« Madame Merkel, pourquoi cachez-vous des terroristes dans votre pays ? Pourquoi ne faites-vous rien ? » C’est de but en blanc que le président Erdogan a interpellé hier soir, au cours d’une interview télévisée sur la chaîne turque A-Haber, la chancelière allemande. Objet du courroux présidentiel : l’absence de réaction de Berlin à l’envoi par Ankara de quelque 4500 rapports sur de présumés terroristes. Ce qui a amené Erdogan, en direct à la télévision, à tirer comme conclusion : « Madame Merkel, vous soutenez les terroristes ». Du côté allemand, on préfère jouer l’accalmie – ou l’autruche, selon les points de vue. « Ces reproches sont évidemment aberrants (…) », a réagi le porte-parole de la Chancellerie, Steffen Seibert, par un bref communiqué écrit. « La chancelière n’a pas l’intention de participer à un concours de provocations. » Erdogan est particulièrement remonté contre l’Allemagne, qu’il dénonce d’abriter des activistes kurdes et des suspects du putsch avorté du 15 juillet 2016, qualifiant même cet appui « d’implacable ».

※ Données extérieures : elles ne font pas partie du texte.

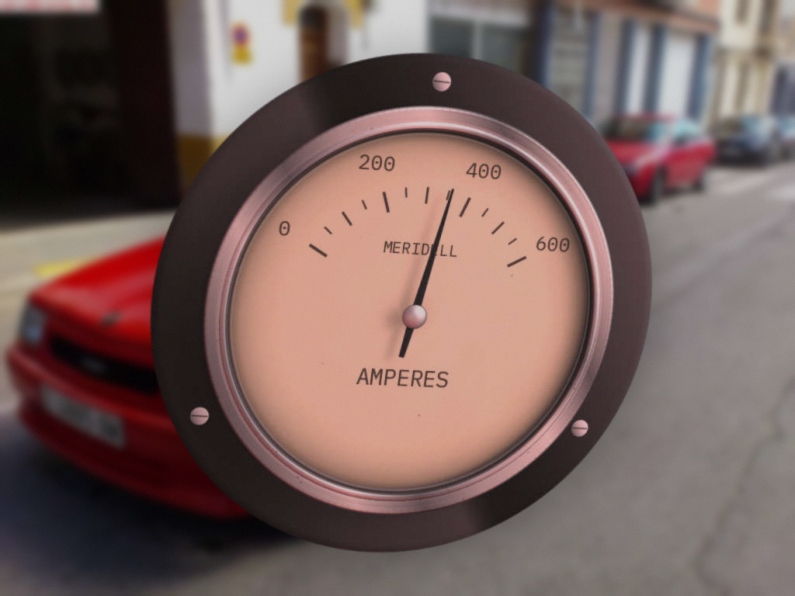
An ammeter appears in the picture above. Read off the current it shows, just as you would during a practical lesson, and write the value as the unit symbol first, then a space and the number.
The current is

Escalade sur fond de référendum
Cette ultime saillie du président Erdogan, dont l’inflexibilité est devenue manifeste depuis la tentative de coup d’Etat à son encontre l’été dernier, reflète l’aggravation des relations entre la Turquie – naguère partenaire privilégié sur la question des migrants – et des pays de l’Union européenne. Erdogan ne pardonne notamment pas à son homologue allemande d’avoir officiellement apporté son appui au Premier ministre hollandais Mark Rutte, dans la crise diplomatique qui a éclaté ces derniers jours. Les Pays-Bas avaient en effet refusé à des ministres turcs l’accès à des meetings organisés sur son territoire en faveur du référendum organisé le 16 avril prochain et destiné à transférer davantage de pouvoirs au président turc. C’est également dans cette optique que les autorités allemandes avaient interdit plusieurs rassemblements, aggravant la colère d’Ankara. Et sa stratégie jusqu’au-boutiste. Erdogan n’avait pas hésité à comparer le gouvernement allemand au « Troisième Reich » et à « une nouvelle tendance du nazisme ».